No, this is what a mass hissy fit over a failed female presidential candidate's bid for the White House looks like. https://t.co/kcpv59mOFa
— Piers Morgan (@piersmorgan) January 21, 2017
"The Women’s March on Washington will send a bold message to our new government on their first day in office, and to the world that women's rights are human rights," reads the march's mission statement. "We support the advocacy and resistance movements that reflect our multiple and intersecting identities. We call on all defenders of human rights to join us. This march is the first step towards unifying our communities, grounded in new relationships, to create change from the grassroots level up. We will not rest until women have parity and equity at all levels of leadership in society. We work peacefully while recognising there is no true peace without justice and equity for all."

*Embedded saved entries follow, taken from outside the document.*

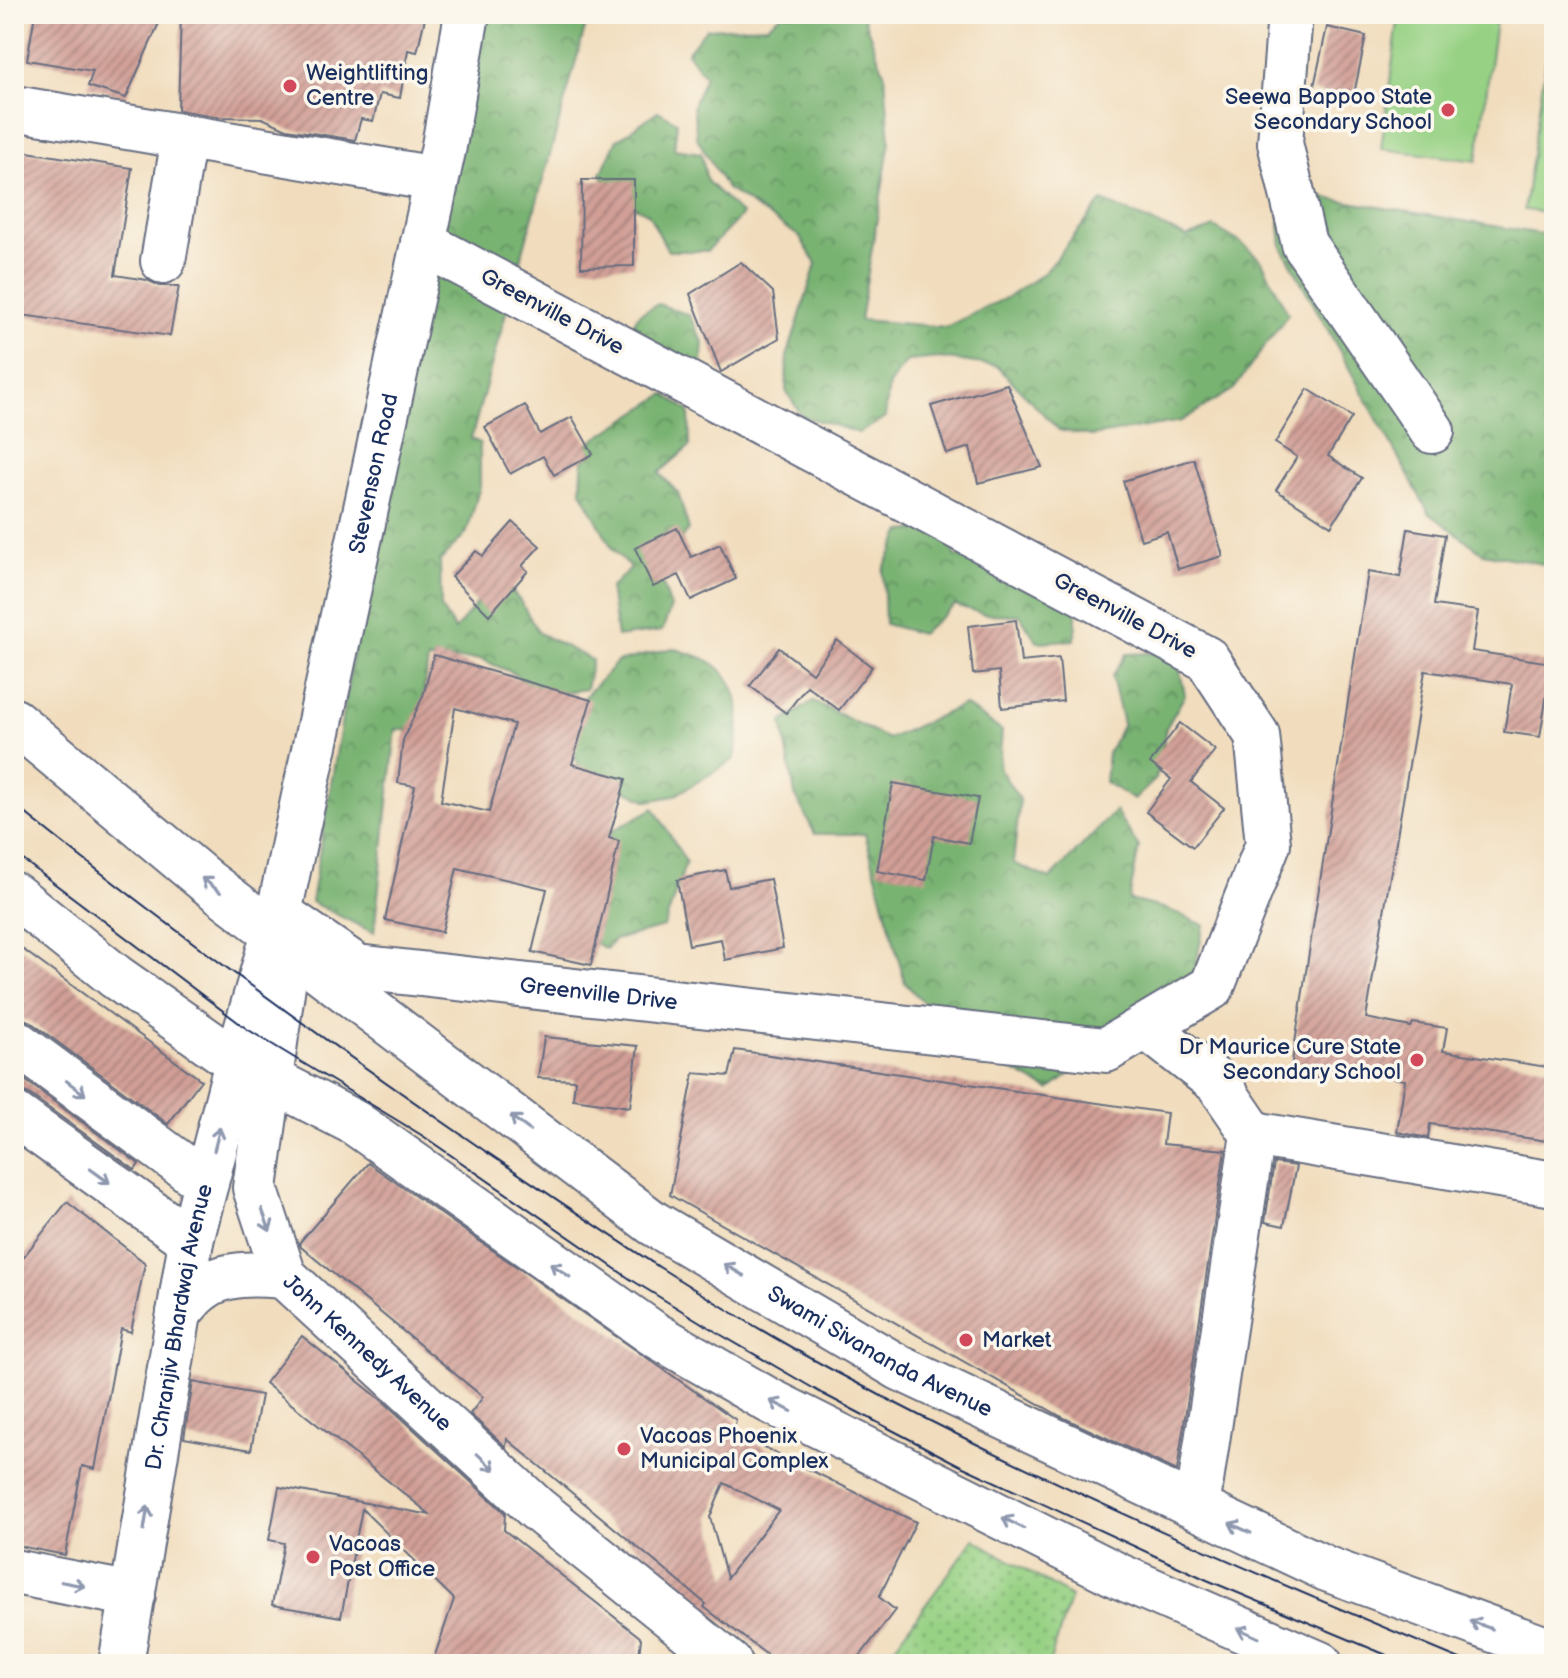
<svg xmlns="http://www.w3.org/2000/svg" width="1568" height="1678" font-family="'Balsamiq Sans',sans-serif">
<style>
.grass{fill:url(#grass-dots);stroke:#598071;stroke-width:2}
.forest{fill:url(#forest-crowns);stroke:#4a7168;stroke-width:2}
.pitch{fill:#97d184;stroke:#598071;stroke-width:2}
.building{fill:url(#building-hatch);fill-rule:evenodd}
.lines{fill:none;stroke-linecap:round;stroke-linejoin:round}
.minor-casing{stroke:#666c7f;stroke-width:48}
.minor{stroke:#fff;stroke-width:44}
.tram{stroke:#1b2f5e;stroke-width:2}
.oneway{stroke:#8d97ae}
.poi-dot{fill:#d1495b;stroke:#fbf7ec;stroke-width:3}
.labels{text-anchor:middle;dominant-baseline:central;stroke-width:7;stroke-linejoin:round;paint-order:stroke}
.poi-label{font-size:22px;fill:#1b2f5e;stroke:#fbf7ec;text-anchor:start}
.street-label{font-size:22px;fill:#1b2f5e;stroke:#fbf7ec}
</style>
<defs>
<pattern id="grass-dots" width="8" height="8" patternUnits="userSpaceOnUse" patternTransform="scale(2)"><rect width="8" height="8" fill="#97d184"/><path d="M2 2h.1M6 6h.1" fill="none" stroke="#7aaa6f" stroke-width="1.8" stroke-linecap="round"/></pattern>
<pattern id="forest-crowns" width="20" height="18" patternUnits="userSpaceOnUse" patternTransform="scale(2)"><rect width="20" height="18" fill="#79b372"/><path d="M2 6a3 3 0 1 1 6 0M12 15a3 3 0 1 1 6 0" fill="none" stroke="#629261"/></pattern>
<pattern id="building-hatch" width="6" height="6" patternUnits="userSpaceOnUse" patternTransform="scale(2)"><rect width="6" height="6" fill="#d19f96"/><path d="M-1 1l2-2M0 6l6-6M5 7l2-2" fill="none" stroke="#a9827e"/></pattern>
</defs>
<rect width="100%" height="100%" fill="#fbf7ec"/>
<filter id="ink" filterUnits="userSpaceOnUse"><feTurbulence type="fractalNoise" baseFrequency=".0125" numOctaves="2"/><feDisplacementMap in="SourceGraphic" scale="16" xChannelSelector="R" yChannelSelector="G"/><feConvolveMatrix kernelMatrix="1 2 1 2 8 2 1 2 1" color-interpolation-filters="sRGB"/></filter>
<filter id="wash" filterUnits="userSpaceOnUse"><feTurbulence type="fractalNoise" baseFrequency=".006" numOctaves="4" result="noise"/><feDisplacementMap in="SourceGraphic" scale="32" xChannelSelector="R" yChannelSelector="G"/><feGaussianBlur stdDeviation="1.8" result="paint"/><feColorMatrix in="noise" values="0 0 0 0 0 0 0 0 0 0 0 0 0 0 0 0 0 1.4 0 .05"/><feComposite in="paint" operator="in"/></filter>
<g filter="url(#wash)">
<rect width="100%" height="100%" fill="#f1ddbd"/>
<polygon class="grass" points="974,1539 1071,1597 1049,1664 882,1664"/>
<g class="forest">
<polygon points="476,14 589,14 471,439 480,443 480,486 467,532 440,561 441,608 455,630 477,603 504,582 520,601 539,633 592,660 586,689 544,695 511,672 480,659 428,660 423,696 411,731 396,729 374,933 311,902 423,243"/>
<polygon points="782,14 862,14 885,75 890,141 860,320 946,327 1008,297 1045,272 1102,201 1187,237 1214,227 1240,242 1262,261 1288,314 1234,389 1181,421 1092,436 1059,430 997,366 940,358 907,361 889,385 885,418 859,433 802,416 786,391 787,357 816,264 800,237 726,188 697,138 693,106 705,76 687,53 706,29 767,26"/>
<polygon points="658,111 677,122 674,149 701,153 707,181 742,215 707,251 668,251 648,213 616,198 601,174 616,141"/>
<polygon points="1277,190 1554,236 1554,566 1483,553 1429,513 1282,247"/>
<polygon points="658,304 689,315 703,342 701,375 626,337 639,314"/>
<polygon points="665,394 689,411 690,446 659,473 678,493 689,529 672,551 656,566 671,607 662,631 617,637 610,588 631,568 613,550 581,491 583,447"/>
<polygon points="945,528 956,557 998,558 1077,596 1075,640 1037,642 1020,615 984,614 955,605 921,634 885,624 883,570 902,531"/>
<path d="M673 648C686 653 704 656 715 665 747 689 739 723 735 759L674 796 648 801 580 768 565 732 580 702 617 662Z"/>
<polygon points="1176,652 1185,695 1166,728 1156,779 1134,800 1105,782 1108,753 1123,724 1112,677 1126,654"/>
<polygon points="813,701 888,739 964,705 1002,731 999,768 1020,800 1013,863 1050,879 1115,811 1139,847 1129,900 1167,909 1204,925 1190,993 1136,1024 1049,1090 959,1041 905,983 865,834 815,834 795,795 782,722"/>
<polygon points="654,808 686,862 664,927 614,940 606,949 574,932 608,833"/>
</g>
<g class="pitch">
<polygon points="1399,14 1497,14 1477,161 1381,149"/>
<polygon points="1549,40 1554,41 1554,214 1524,210"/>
</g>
<g id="blocks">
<g class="building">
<polygon points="35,14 163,14 126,98 88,86 93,71 27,60"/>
<polygon points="181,14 426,14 417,52 408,50 400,98 380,94 373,121 361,119 355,140 287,129 262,118 219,117 178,110"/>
<polygon points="1327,27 1366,36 1353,99 1313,91"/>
<polygon points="14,150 132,168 115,275 147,280 160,286 179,286 170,336 14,314"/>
<polygon points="582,180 634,180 634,266 581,267"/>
<polygon points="741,262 773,292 779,338 721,372 690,294"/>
<polygon points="1007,384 1042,467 978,483 970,447 947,454 931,406"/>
<polygon points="1308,389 1352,417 1328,456 1362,478 1331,526 1276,490 1297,457 1275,443"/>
<polygon points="525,405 540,434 572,417 593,454 554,475 543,456 510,474 485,427"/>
<polygon points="1194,459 1223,556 1178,569 1167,532 1141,540 1123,481"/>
<polygon points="513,522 540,546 522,566 528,571 489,615 451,577 476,551 483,556"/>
<polygon points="677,528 691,557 720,544 736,579 691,600 679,575 653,587 635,548"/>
<polygon points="1408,529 1445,535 1434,605 1478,611 1472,651 1552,663 1540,737 1504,732 1512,684 1425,671 1366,1018 1411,1027 1413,1023 1447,1028 1443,1051 1554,1068 1554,1142 1430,1124 1428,1138 1397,1132 1405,1080 1325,1068 1323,1079 1290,1075 1368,572 1400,577"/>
<polygon points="1016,620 1021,662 1059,658 1063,701 1002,708 999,671 973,674 968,626"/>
<polygon points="837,640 872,667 839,710 807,686 786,713 750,686 779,648 812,673"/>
<path d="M434 655 591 700 572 764 626 779 609 838 619 841 591 965 532 952 547 889 457 868 442 932 385 920 415 786 398 783 403 740 423 696ZM455 708 514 724 489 812 441 801Z"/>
<polygon points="1180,723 1215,750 1191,782 1224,808 1193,847 1146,812 1171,779 1150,763"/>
<polygon points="893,783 978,798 969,843 934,836 926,880 877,871"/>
<polygon points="725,870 729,887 770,879 783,948 725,960 721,939 689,945 677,880"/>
<polygon points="14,943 201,1080 168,1124 29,1021 14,1016"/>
<polygon points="544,1037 638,1046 630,1107 573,1099 575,1080 538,1078"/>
<polygon points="735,1050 1167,1113 1163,1144 1225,1150 1177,1471 1060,1416 670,1195 694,1073 729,1076"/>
<polygon points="14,1072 139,1164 135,1170 29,1094 14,1088"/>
<path d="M368 1163 736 1420 733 1432 916 1522 879 1597 895 1610 854 1664H779L704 1607 706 1604 507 1439 506 1447 470 1414 483 1397 301 1247 299 1243ZM724 1483 779 1510 727 1578 710 1517Z"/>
<polygon points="1274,1163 1296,1166 1284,1226 1265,1222"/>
<polygon points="67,1202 145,1263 131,1332 121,1329 95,1469 82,1466 65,1555 14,1545 14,1269"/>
<polygon points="302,1336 385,1403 505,1513 504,1530 641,1638 638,1664 432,1664 454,1599 362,1509 341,1617 272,1605 284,1543 269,1540 279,1487 431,1515 265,1383"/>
<polygon points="193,1382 261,1395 251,1450 184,1438"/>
</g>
</g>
</g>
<g filter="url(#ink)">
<use href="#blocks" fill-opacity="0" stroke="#666c7f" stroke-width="2"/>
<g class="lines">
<defs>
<g id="minor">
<polyline points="1290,14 1280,143 1304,244 1432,431"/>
<polyline points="14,108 436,179"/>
<polyline points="163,261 184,138"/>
<path id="s1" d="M14 721 206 881 273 932 287 946 653 1223 900 1368 1327 1569 1554 1652"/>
<polyline points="14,895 116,977 237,1062 355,1123 654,1334 768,1400 1119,1576 1320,1664"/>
<path id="s2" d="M279 913 357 967 1106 1050 1212 987 1268 844 1257 735 1207 659 423 243"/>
<path id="s3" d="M285 970 255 1188 284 1276 537 1509 730 1664"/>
<polyline points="1146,1027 1218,1083 1253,1134 1197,1508"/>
<polyline points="14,1041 206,1183"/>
<polyline points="14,1114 191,1241"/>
<polyline points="1253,1134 1554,1184"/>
<path d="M179 1313C186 1305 193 1295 202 1289 225 1271 257 1274 284 1276"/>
<polyline points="14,1572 133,1595"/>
<path id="s4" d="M121 1664 191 1241 237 1062 277 922 444 146 467 14"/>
</g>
</defs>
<use href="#minor" class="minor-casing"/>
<use href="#minor" class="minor"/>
<g class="tram">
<path d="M14 804C165 926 322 1039 482 1149 597 1227 713 1306 836 1372 1041 1482 1257 1575 1472 1664"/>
<polyline points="14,853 247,1029 423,1136 630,1279 723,1336 823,1394 959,1465 1207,1580 1408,1664"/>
</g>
</g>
<defs><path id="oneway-shaft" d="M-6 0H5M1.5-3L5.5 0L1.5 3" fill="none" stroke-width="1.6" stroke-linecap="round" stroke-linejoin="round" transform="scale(2)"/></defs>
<g class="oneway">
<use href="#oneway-shaft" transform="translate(211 885) rotate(-142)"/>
<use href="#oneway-shaft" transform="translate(76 1088) rotate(37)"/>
<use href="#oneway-shaft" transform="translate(520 1123) rotate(-143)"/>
<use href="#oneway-shaft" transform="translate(217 1139) rotate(-76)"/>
<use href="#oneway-shaft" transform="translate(100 1176) rotate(36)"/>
<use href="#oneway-shaft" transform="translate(266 1220) rotate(70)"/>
<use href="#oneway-shaft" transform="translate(560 1270) rotate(-145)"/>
<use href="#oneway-shaft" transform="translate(734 1270) rotate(-150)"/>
<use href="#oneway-shaft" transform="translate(781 1406) rotate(-153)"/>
<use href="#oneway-shaft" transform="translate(486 1462) rotate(43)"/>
<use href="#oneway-shaft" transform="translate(146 1518) rotate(-81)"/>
<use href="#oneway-shaft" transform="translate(1013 1523) rotate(-153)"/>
<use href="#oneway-shaft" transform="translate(1240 1528) rotate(-155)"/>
<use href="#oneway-shaft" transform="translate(73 1584) rotate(11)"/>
<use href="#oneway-shaft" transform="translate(1481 1625) rotate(-160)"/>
<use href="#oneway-shaft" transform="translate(1248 1633) rotate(-156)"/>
</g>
</g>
<g class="poi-dot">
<circle cx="290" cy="86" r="8"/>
<circle cx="1448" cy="110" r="8"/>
<circle cx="1417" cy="1060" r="8"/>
<circle cx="966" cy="1340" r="8"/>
<circle cx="624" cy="1449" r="8"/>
<circle cx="313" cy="1557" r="8"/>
</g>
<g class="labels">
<g class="poi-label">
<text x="306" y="73">Weightlifting<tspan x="306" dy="25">Centre</tspan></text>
<text x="1432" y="97" text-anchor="end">Seewa Bappoo State<tspan x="1432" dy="25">Secondary School</tspan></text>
<text x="1401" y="1047" text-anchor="end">Dr Maurice Cure State<tspan x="1401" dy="25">Secondary School</tspan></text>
<text x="982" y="1340">Market</text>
<text x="640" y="1436">Vacoas Phoenix<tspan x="640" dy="25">Municipal Complex</tspan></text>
<text x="329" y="1544">Vacoas<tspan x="329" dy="25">Post Office</tspan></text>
</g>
<g class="street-label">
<text transform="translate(552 312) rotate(28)">Greenville Drive</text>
<text stroke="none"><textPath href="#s4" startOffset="1218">Stevenson Road</textPath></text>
<text transform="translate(1125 616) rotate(28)">Greenville Drive</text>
<text stroke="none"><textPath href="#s2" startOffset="338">Greenville Drive</textPath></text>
<text stroke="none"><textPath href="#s4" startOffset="342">Dr. Chranjiv Bhardwaj Avenue</textPath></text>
<text stroke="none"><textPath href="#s1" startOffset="1074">Swami Sivananda Avenue</textPath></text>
<text stroke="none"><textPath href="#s3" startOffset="426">John Kennedy Avenue</textPath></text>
</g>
</g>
<rect width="1568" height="1678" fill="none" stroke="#fbf7ec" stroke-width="48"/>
</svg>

No one wants to emasculate men. Rather, they're taking to the streets to voice opposition to the notion that men can grab women "by the pussy," as Trump put it.
"We are here and around the world for a deep democracy that says we will not be quiet, we will not be controlled, we will work for a world in which all countries are connected," Gloria Steinem said in her speech in Washington today. "God may be in the details, but the goddess is in connections. We are at one with each other, we are looking at each other, not up. No more asking daddy. We are linked. We are not ranked. And this is a day that will change us forever because we are together. Each of us individually and collectively will never be the same again."
Reading the words of a 19-year-old woman from Tennessee, Ashley Judd reminded everyone of how to reclaim the positive power of the word pussy: "Our pussies are for our pleasure. They are for birthing new generations of filthy, vulgar, nasty, proud, Christian, Muslim, Buddhist, Sikh, you name it, for new generations of nasty women."
Or, here's how Janelle Monae put it: "It was woman that gave you Dr. Martin Luther King Jr. It was woman that gave you Malcolm X. And according to the Bible, it was a woman that gave you Jesus. Don’t you ever forget it."
We're marching against a government that has vowed to defund Planned Parenthood, thus making smaller our options for health care. We're marching in solidarity with all Americans who feel marginalised, traumatised, and unheard. By showing up in large numbers, they are asking our democratically elected officials to notice the will of the people before they make decisions. We are demonstrating that we contain multitudes and can turn out in numbers too large to ignore.
Piers Morgan, please just watch our manifesto on why we march and maybe you'll understand once and for all. This isn't a march against someone or something. It's for women, and as the organisers have emphasised frequently, that means all women.